Par suite, et alors que le salarié avait déjà été antérieurement sanctionné par un avertissement, ces nouveaux manquements constituaient une cause réelle et sérieuse de licenciement.
Aussi, il convient de débouter le salarié de ses demandes pour rupture abusive de la relation travail.
Sur le détournement de la législation relative au chômage partiel
M. [K] expose que pendant la période où il a été en activité partielle en raison de la pandémie due à la Covid-19, des salariés intérimaires ont été embauchés ; que cependant la société TMP Industrie ne pouvait avoir recours à de l'intérim pour remplacer un salarié déjà présent dans l'entreprise ; que dès lors, l'employeur n'a pas respecté les dispositifs relatifs au chômage partiel, ce qui constitue un agissement fautif justifiant que lui soit octroyé des dommages et intérêts.
La société TMP Industrie conteste tout détournement de la législation relative au chômage partiel, faisant valoir, d'une part, qu'elle n'avait plus de missions à confier à M. [K] et, d'autre part, qu'aucun intérimaire n'a été recruté pour le remplacer pendant son chômage partiel sur son poste d'Animateur Pilote Logistique. Elle souligne que les personnes en intérim citées par Monsieur [D] [K] avaient des postes bien distincts qui nécessitaient des compétences différentes.

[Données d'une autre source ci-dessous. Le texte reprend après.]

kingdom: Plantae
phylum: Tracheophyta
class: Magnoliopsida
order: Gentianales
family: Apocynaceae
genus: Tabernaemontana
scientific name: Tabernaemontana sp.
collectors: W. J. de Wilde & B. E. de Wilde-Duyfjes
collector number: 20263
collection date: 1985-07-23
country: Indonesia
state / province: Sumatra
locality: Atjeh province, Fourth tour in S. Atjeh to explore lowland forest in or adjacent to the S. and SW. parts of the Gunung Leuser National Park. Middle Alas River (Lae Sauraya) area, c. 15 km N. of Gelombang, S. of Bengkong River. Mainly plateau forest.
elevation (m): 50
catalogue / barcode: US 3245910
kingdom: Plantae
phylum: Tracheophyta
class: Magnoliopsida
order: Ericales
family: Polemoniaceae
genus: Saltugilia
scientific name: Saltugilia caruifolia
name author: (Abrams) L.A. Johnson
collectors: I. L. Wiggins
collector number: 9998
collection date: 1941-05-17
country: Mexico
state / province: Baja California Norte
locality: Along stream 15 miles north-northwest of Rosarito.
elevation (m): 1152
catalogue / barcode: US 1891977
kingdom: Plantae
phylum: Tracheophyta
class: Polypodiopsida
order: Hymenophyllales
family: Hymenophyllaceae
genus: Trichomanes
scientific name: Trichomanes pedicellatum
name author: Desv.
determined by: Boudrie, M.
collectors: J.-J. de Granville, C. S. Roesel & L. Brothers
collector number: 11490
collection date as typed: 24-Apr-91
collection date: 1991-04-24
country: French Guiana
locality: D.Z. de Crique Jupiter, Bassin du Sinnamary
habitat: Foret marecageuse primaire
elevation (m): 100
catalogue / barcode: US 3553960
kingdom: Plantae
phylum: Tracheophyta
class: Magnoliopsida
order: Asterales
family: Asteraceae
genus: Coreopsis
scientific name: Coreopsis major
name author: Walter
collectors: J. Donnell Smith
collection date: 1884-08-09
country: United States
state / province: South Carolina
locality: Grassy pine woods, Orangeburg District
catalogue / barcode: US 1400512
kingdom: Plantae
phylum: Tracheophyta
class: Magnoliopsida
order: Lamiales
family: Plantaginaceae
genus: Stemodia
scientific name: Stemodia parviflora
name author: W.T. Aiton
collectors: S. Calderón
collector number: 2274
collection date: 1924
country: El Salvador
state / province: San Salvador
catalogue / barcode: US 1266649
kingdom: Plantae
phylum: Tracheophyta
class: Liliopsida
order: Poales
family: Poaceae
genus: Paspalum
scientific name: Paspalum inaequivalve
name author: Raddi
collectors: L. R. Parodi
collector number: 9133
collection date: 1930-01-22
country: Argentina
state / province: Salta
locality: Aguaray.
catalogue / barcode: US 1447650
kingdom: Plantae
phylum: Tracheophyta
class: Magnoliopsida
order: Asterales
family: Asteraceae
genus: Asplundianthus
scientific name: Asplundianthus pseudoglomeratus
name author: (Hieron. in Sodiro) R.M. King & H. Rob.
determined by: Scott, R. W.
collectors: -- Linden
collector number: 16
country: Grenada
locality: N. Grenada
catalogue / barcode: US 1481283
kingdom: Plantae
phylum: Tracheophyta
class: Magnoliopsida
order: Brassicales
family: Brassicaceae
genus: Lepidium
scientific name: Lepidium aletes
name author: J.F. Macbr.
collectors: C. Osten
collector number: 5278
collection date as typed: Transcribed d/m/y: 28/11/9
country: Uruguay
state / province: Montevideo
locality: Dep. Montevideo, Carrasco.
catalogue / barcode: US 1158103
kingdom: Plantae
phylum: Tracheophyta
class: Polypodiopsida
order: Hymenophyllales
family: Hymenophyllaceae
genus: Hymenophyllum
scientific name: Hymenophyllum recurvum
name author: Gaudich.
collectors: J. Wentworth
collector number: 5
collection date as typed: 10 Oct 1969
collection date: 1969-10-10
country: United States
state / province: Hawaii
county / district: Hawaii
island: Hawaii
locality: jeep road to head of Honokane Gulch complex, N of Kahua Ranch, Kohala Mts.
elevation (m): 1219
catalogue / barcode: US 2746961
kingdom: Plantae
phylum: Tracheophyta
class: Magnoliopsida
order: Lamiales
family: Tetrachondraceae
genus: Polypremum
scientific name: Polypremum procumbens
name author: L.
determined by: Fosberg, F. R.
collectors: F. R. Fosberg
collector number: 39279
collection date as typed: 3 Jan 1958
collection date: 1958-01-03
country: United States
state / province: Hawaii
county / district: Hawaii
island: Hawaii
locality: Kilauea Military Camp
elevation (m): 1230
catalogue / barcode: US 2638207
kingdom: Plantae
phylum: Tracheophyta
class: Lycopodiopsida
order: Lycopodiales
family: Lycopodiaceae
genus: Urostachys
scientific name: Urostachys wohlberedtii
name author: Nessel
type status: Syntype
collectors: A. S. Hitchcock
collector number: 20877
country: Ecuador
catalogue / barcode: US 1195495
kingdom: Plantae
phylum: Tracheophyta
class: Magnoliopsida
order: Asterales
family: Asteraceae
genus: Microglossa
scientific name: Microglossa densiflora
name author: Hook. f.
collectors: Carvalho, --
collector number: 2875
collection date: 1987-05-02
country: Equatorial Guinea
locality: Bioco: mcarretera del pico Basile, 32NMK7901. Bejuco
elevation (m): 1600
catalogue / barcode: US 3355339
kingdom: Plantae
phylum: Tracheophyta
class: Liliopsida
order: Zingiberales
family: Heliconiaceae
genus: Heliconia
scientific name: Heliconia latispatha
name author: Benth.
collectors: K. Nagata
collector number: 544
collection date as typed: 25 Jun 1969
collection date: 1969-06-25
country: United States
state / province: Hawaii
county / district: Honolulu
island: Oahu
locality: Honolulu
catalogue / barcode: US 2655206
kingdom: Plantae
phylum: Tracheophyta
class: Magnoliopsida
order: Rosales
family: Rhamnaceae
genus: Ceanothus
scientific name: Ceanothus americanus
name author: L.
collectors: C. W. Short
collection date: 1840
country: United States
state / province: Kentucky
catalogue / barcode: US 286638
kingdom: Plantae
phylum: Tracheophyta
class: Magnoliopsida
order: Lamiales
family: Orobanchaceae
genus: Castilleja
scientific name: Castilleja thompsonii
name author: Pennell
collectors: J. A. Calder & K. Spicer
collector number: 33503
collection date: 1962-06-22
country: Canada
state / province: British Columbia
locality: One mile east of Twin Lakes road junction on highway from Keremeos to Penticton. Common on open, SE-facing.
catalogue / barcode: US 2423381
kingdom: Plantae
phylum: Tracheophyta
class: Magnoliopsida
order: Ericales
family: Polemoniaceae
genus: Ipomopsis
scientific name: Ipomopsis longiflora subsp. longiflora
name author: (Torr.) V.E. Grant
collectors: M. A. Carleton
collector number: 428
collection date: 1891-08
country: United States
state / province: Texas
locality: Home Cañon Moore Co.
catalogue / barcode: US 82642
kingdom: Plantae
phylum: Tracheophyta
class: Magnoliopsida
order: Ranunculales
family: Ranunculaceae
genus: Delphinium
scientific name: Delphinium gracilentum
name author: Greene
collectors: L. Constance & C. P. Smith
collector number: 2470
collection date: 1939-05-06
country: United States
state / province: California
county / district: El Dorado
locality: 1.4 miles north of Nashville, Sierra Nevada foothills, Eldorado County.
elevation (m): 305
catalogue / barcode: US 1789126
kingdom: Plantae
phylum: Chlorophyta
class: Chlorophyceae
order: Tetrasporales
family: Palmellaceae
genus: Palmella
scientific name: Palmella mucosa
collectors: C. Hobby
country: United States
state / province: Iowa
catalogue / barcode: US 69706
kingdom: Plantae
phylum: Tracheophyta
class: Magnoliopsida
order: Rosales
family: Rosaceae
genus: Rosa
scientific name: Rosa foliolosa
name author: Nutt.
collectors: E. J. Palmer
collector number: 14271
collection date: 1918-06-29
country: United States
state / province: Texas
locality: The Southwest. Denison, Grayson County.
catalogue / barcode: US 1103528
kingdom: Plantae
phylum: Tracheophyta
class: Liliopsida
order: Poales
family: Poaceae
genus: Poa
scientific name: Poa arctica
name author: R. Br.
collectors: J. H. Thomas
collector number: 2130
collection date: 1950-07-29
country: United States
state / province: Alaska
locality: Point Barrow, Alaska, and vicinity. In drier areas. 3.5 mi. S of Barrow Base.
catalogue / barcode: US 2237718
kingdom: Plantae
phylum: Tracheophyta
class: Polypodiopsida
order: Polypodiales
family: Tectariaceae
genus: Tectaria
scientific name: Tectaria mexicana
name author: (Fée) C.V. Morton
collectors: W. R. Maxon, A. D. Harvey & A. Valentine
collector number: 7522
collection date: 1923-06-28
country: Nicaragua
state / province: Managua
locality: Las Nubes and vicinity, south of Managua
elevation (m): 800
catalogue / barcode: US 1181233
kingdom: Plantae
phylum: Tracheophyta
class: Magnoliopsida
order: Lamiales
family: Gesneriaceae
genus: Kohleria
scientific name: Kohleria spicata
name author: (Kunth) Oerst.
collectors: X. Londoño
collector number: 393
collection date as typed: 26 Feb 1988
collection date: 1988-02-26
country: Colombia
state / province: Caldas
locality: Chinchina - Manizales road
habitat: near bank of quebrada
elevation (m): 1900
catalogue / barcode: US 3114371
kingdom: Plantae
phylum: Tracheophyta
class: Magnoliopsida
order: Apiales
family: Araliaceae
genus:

Elle conclut donc au rejet de la demande dommages et intérêts formulée à ce titre par M. [K].
Sur ce,
La société TMP Industrie produit les contrats de Messieurs [S], [R] et [G] qui ont été embauchés en qualité d'intérimaires au mois de mai 2020.
L'examen de ces contrats d'intérim fait apparaître que M. [R] a été embauché en qualité de d'Opérateur Presse Plastique - Préparateur de commandes (du 11 au 15 mai 2020), M. [S] en qualité de préparateur de commandes - Palettisation (du 13 au 15 mai 2020) et M. [G] en qualité d'aide à la préparation de commandes (du 11 au 15 mai 2020).
Les contrats d'intérim auxquels a eu recours la société TMP Industrie ne correspondent pas au poste occupé par M. [K]. Contrairement à ce que soutient ce dernier, il n'y a donc pas eu de détournement de la législation relative au chômage partiel.
En conséquence, M. [K] sera débouté de sa demande de dommages et intérêts.
Sur l'article 700 du code de procédure civile et les dépens
M. [K], qui succombe en ses demandes, sera condamné aux dépens de première instance et d'appel et débouté de sa demande au titre de l'article 700 du code de procédure civile.
M. [K] sera également condamné à payer à la société TMP Industrie la somme de 800 euros en application des dispositions de l'article 700 du code de procédure civile.
Les parties seront déboutées de leurs demandes respectives à ce titre.
PAR CES MOTIFS
La cour, après en avoir délibéré, statuant par arrêt contradictoire, prononcé par mise à disposition au greffe,
Prononce la nullité du jugement rendu le 27 janvier 2022 par le conseil de prud'hommes de Bourg-en-Bresse,
Statuant par voie d'évocation,
Dit que le licenciement de M. [D] [K] est fondé sur une cause réelle et sérieuse,
Déboute M. [K] de l'ensemble de ses demandes,
Condamne M. [D] [K] à payer à la S.A.S. TMP Industrie la somme de 800 euros en application des dispositions de l'article 700 du code de procédure civile,
Condamne M. [D] [K] aux dépens de première instance et d'appel.